Ziyaretçiler, çoğu zaman
şehre iş için geliyorlar ve sabah toplantılarına gitmeden önce lobide çabuk bir
kahve, akşam işten geldikten sonra da barda bir kadeh şarap içiyorlar.
Ancak daha yakından
bakarsanız, bu otelde çok çarpıcı detaylarla karşılaşacaksınız.
Duvarlarda ve masalarda
“beta düğmeler” ve iPad’lerde “beta tahtalar” var – her ikisi de müşterilere,
konaklama deneyimlerini her açıdan ölçümleme fırsatı veren, anlık geri bildirim
aracı. Eğer dijital check-in deneyiminiz sizi memnun bıraktıysa, o alanda ‘çok
iyi’ butonunu işaretleyebilirsiniz.
Bu araçlar, Marriot’un
inovasyon laboratuvarının anahtarı aslında. Bu laboratuvar, şirkete, yeni
fikirleri test etme ve yakında otelin müşteri tabanının büyük bir kısmını
oluşturacak olan yeni nesil tüketicilere – Y ve Z kuşağı – hazırlanma fırsatı
veriyor.
Marriott Otelleri yöneticisi
Mike Dearing, bunu şu şekilde izah ediyor. “Misafirlerimizin demografiği
değişiyor. Onlarla diyalog halinde kalmamız bizim için çok önemli.

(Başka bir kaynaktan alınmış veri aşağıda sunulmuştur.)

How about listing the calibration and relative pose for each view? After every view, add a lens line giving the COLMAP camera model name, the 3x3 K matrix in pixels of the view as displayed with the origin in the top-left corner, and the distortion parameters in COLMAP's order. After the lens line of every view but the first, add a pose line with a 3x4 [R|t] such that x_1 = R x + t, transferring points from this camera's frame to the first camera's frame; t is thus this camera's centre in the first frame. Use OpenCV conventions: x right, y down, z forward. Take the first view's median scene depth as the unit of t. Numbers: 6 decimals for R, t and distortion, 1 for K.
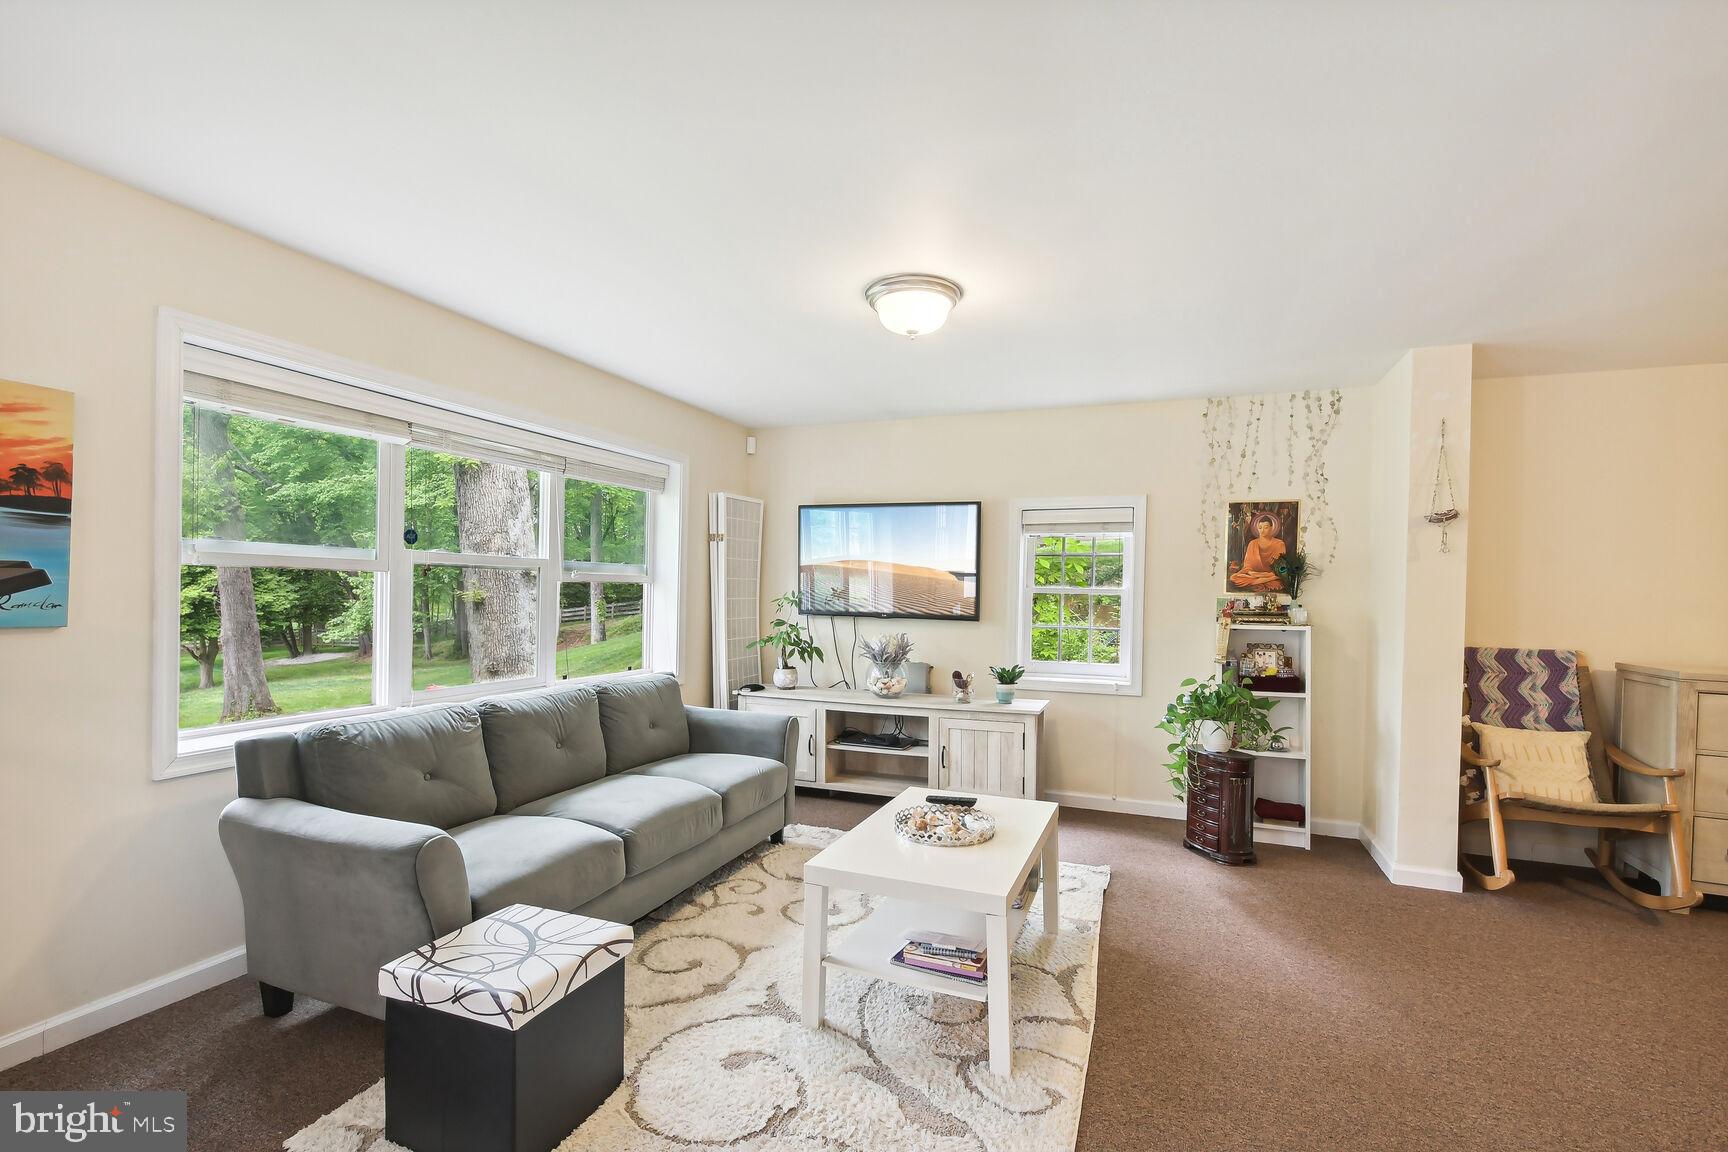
lens RADIAL K [[765.7, 0, 862.3], [0, 765.7, 603.3], [0, 0, 1]] dist [0.006509, -0.009148]
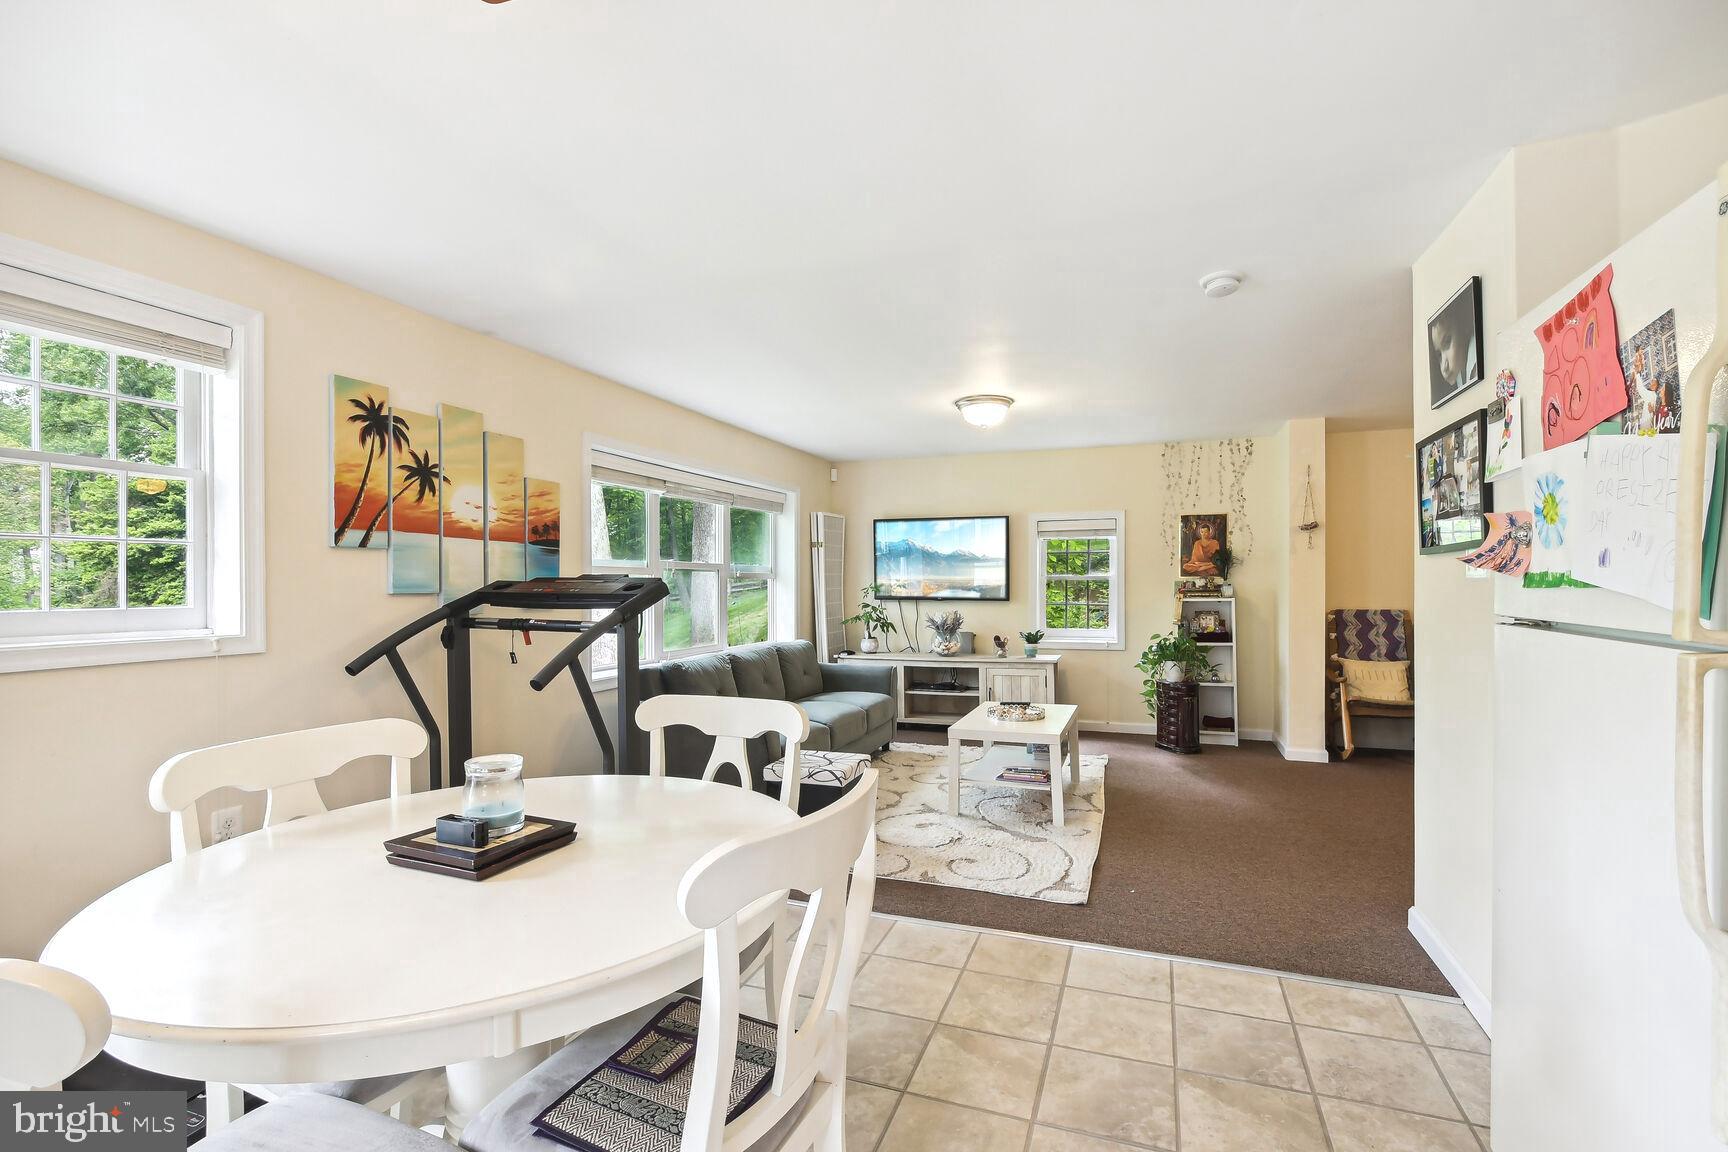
lens RADIAL K [[765.7, 0, 872.3], [0, 765.7, 585.7], [0, 0, 1]] dist [0.006509, -0.009148]
pose [[0.999165, -0.021508, 0.034743, -0.180739], [0.021907, 0.999698, -0.011140, 0.007023], [-0.034493, 0.011892, 0.999334, -0.486456]]
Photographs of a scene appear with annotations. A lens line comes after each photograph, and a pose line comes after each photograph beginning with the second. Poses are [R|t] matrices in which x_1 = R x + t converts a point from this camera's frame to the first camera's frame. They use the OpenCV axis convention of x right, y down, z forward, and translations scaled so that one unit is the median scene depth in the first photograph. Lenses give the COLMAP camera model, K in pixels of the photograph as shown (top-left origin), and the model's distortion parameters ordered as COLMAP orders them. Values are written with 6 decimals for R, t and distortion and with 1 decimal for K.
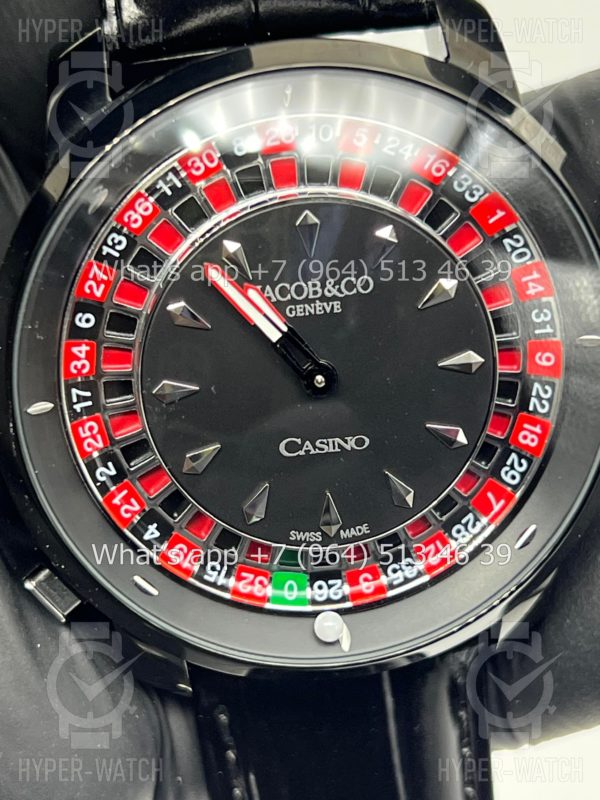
lens RADIAL K [[1898.6, 0, 300.0], [0, 1898.6, 400.0], [0, 0, 1]] dist [0.127540, -0.076933]
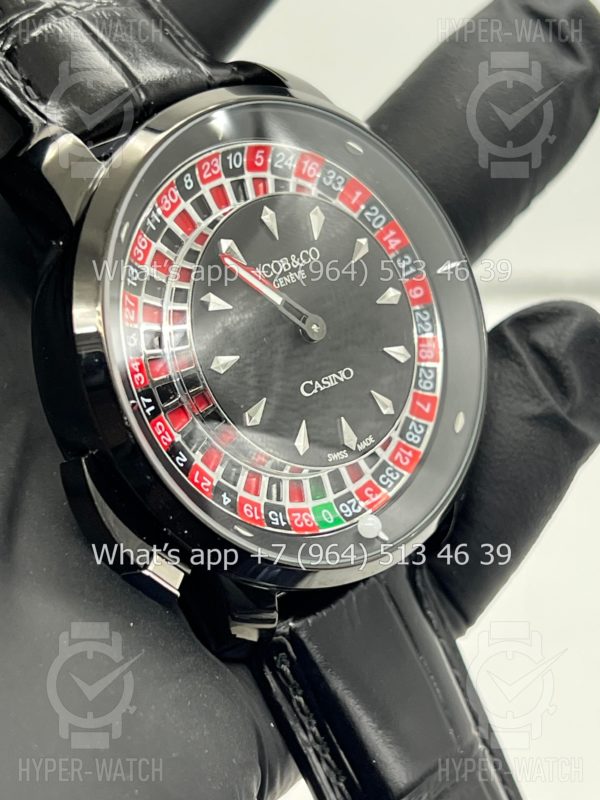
lens RADIAL K [[1898.6, 0, 300.0], [0, 1898.6, 400.0], [0, 0, 1]] dist [0.127540, -0.076933]
pose [[0.801161, -0.272176, 0.532974, -0.676213], [0.404267, 0.902808, -0.146650, 0.211648], [-0.441258, 0.332954, 0.833326, -0.049748]]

Charlotte’taki bu otel, aslında gerçekten bizim inovasyon laboratuvarımız. En
iyi fikirlerimizi ve yeni konseptlerimizi test ettiğimiz yer. Misafirlerimizle,
onların işine en çok yarayan ve en çok hoşuna giden şeyleri tespit edebilmek
adına sürekli iletişimde kalabiliyoruz.”
Otellerinizi bir nevi
laboratuvara dönüştürün. Gelecek deneylerini yapın. Gelecekte en çok revaçta
olacak karışımları bu laboratuvarlarda oluşturun.